GIVEN EXERCISE: Please put each line of the data into a JSON list of strings, one string per line, and leave out any blank lines.

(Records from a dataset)
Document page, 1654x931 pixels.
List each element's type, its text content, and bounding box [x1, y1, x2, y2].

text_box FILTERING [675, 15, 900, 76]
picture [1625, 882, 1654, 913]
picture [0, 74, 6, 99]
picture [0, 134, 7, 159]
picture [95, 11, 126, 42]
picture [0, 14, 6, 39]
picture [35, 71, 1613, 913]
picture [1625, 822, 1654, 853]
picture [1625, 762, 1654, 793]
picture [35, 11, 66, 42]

COMPLETE RESPONSE:
[
  "Document page, 1654x931 pixels.",
  "List each element's type, its text content, and bounding box [x1, y1, x2, y2].",
  "text_box FILTERING [675, 15, 900, 76]",
  "picture [1625, 882, 1654, 913]",
  "picture [0, 74, 6, 99]",
  "picture [0, 134, 7, 159]",
  "picture [95, 11, 126, 42]",
  "picture [0, 14, 6, 39]",
  "picture [35, 71, 1613, 913]",
  "picture [1625, 822, 1654, 853]",
  "picture [1625, 762, 1654, 793]",
  "picture [35, 11, 66, 42]"
]